China ‘Confident’ in
2025 Economic Rebound, Hong Kong is Key: Central Bank Chief
Mainland’s
property market is improving, People’s Bank governor Pan Gongsheng
says, reiterating importance of special-purpose bonds for buying idle land and unsold
homes
·
China
will consider cutting interest rates and the reserve requirement ratio “to
ensure ample liquidity and maintain a supportive environment” for lending,
People’s Bank of China governor Pan Gongsheng said
China
has the confidence, capacity and tools to ensure its economy recovers and grows
this year, the country’s central bank chief said on Monday, pledging supportive
monetary tools, measures to stem property market risks and tighter financial links
between the mainland and Hong Kong.
Facing
stubbornly weak domestic consumption and potential headwinds from US president-elect
Donald Trump, China will consider cutting interest rates and the reserve requirement
ratio “to ensure ample liquidity and maintain a supportive environment” for lending,
People’s Bank of China governor Pan Gongsheng said during
a 20-minute speech at the annual Asian Financial Forum in Hong Kong.
Beijing
could also adjust and increase fiscal spending, he said.
“China
will respond to the world’s expectations with responsibility and courage, continuing
to play a key role as an engine of global economic growth,” Pan assured hundreds
of foreign investors and China watchers.
The
PBOC is the forerunner of China’s economic stimulus push – it was the first government
agency to take concrete action as Beijing rolled out stimulus measures from September,
and it is vital to market-liquidity adjustments, financing costs, yuan internationalisation,
and Hong Kong’s role in Greater Bay Area and Belt and Road Initiative projects.
Pan
specifically encouraged more “high-quality enterprises to list and issue bonds in
Hong Kong”, to keep expanding mainland-Hong Kong financial-service connectivity,
and to broaden two-way interest-rate swaps.
Authorities
will also strive to further increase national foreign-exchange reserves allocated
to assets in Hong Kong, he said.
Hong
Kong has long positioned itself as an intermediary for Chinese and foreign business,
including transactions on the city’s stock exchange.
Mainland
Chinese market capitalisation on the Hong Kong main board and on the small to medium-sized
business board rose by more than 3 percentage points last year, to 79.8 per cent
of the total.
For
the mainland property market, Pan reiterated previous government statements that
local government special-purpose bonds can be used for acquiring idle land and unsold
homes.
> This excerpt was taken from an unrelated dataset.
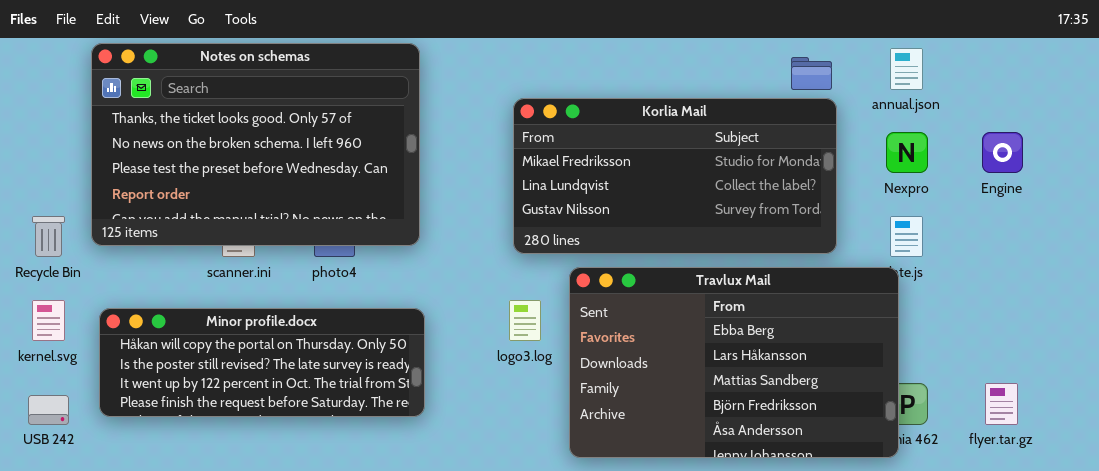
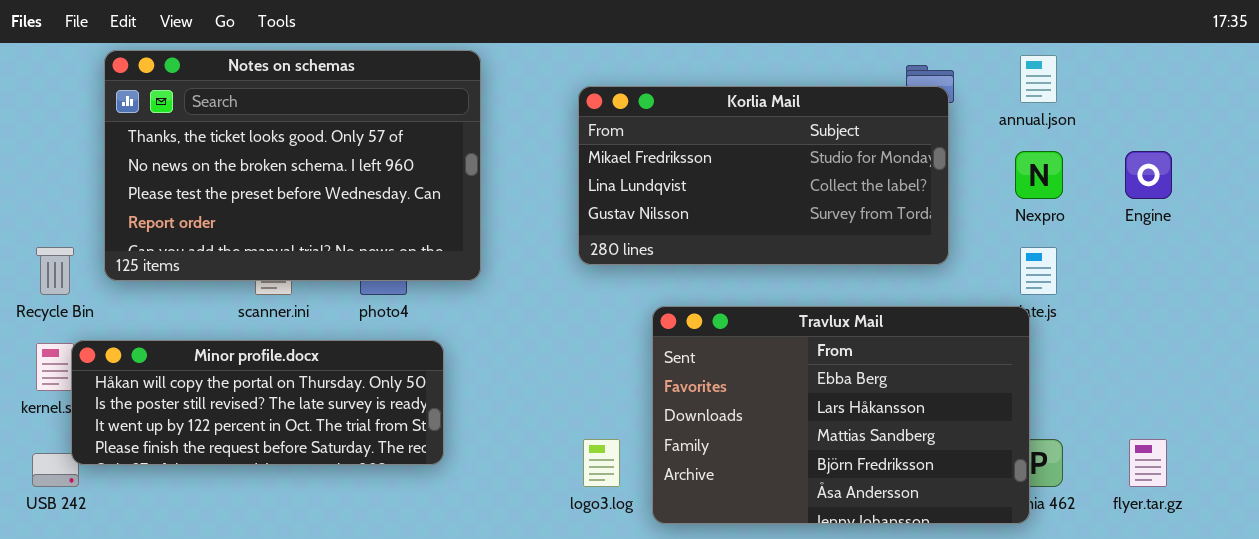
Korlia Mail: [513,98,837,254] -> [578,86,949,265], moved
logo3.log: [509,300,541,341] -> [583,439,620,487], moved
Minor profile.docx: [99,308,425,417] -> [71,340,444,465], moved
He said this use of bonds will accelerate the destocking of the real estate
market and help halt the sector’s decline.
The
property sector is already improving, he added. The total sales area of commercial
housing in 30 major Chinese cities has seen month-on-month growth for 90 days and
year-on-year growth for two straight months, he said.
“Risks
in the real estate market have significantly subsided, and overall market transactions
have improved,” the governor said.
Property
issues emerged in 2020 with new regulations chased by a series of defaults among
real estate developers and a decline in home prices. Property worries, coupled with
pressures in the Chinese job market, have dampened consumption in the world’s second-largest
economy.
“We
will make vigorously boosting consumption the first key task of this year’s economic
work,” Pan said. He pledged a more “comprehensive” welfare system as one measure.
In
Monday’s speech, Pan said the central bank would “resolutely” correct procyclical
behaviour and other disruptive moves while striving to prevent the risk of the yuan
exchange rate “overshooting”, to keep the currency stable.
“We
are confident, well positioned, and capable of maintaining the stable operation
of the foreign-exchange market,” he said.
“We
will uphold the decisive role of the market in exchange-rate formation while effectively
leveraging the exchange rate’s function as an automatic stabiliser for macroeconomic
and international balance of payments adjustments.”